Recent studies have shown the unique properties of this macrophage migration inhibitor, which acts as a cytokine, in a completely different fashion compared to other cytokines but also different compensatory hormone properties compared to other hormones, especially in connection with glucocorticoids.
At normal glucocorticoid concentrations, MIF is released by T cells and macrophages.
MIF’s secretion is strictly regulated and reduced at the presence of steroids in high concentrations when the anti-inflammatory effects of steroids are required, e.g., in situations of stress and infections.
Once released, this factor compensates the immunosuppressive effects of steroids on immune cell activation and cytokine production. This means that it acts as a regulator of glucocorticoid effects, however when it comes to MIF, activation is not enough; stabilization is also required
MIF is rapidly released by immune cells exposed to either pro-inflammatory cytokines or microbial products, or during activation of specific antigens. It has significant autocrine and paracrine secretion and promotes cell proliferation and survival, but also has further effects, e.g., it promotes directly or indirectly the production or expression of a large number of pro-inflammatory factors, such as IL-1, IL-2, IL-6, IL-8, and inflammatory macrophage protein 2, TNf, interferon gamma, nitrate oxide, prostaglandins, metalloproteases, etc.
MIF inhibits the immunoprotective effects of glucocorticoids. It antagonizes the effects of hydrocortisone on NFk-B.
The pro-inflammatory effects and immunoregulatory properties of MIF may be involved in the pathogenesis of various conditions and the high levels of MIF expression are related to the severity of such conditions (ARDS, sepsis, etc.).
Some conditions in which MIF appears to play a leading role at an experimental level are various diseases, such as type 2 diabetes and pancreatitis, dermatitis, psoriasis and collagen diseases, iridocyclitis, rheumatoid arthritis, ARDS, nephritis, sepsis and septic shock, as well as allergic and autoimmune conditions.
Patient blood counts in various studies have shown excessive MIF production at the acute phase of sepsis and septic shock. There is also a correlation between MIF levels and interleukin 6 levels, acute lung damage levels, cortisol levels, and the severity of sepsis.

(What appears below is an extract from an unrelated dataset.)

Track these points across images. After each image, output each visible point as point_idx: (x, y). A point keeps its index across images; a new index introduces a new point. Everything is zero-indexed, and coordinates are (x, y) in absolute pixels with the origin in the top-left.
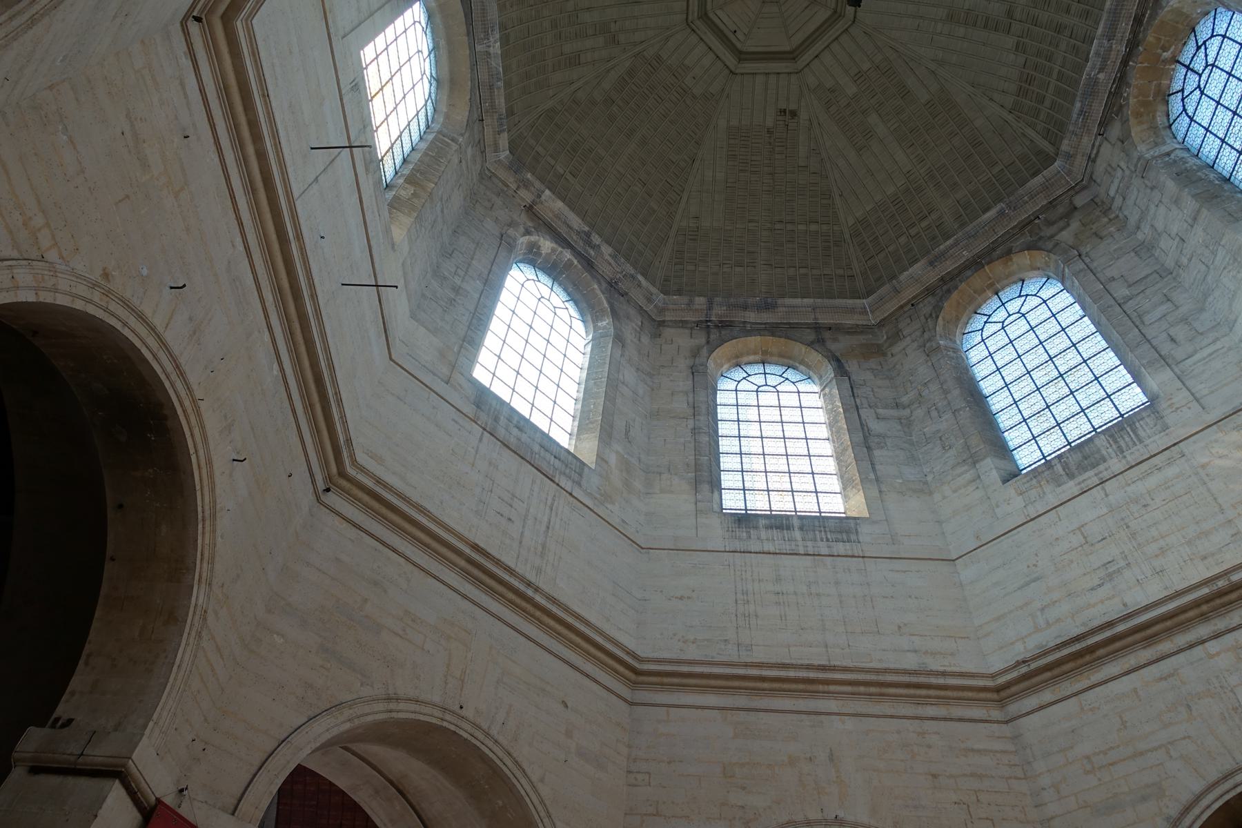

MIF is recognized as an intracellular signaling molecule in various conditions. Its action is associated with HIF-1a.
It has been reported that neutralizing MIF activity, or inactivating the MIF gene, reduces inflammatory response and improves survival.
Macrophage-activation syndrome is characterized by systemic stimulation and activation of macrophages in the bone marrow. It is a rare condition, classified as primary, genetically predetermined, but also as secondary, reactive to infections caused by viruses, bacteria, fungi and parasites.
It is characterized by an intense reactive process and multisystemic inflammation, resulting from the prolonged and intense activation of antigen-presenting cells, such as macrophages and mast cells, and TCD8 cytotoxic lymphocytes.
It is characterized by functional abnormalities of NK cells, intense hyperplasia and ectopic migration of T cells.
It is a recorded syndrome with fever, lymphopenia, cytopenia, low platelets, increased ferritin, increased soluble interleukin 2 receptor, splenomegaly etc among its diagnostic criteria.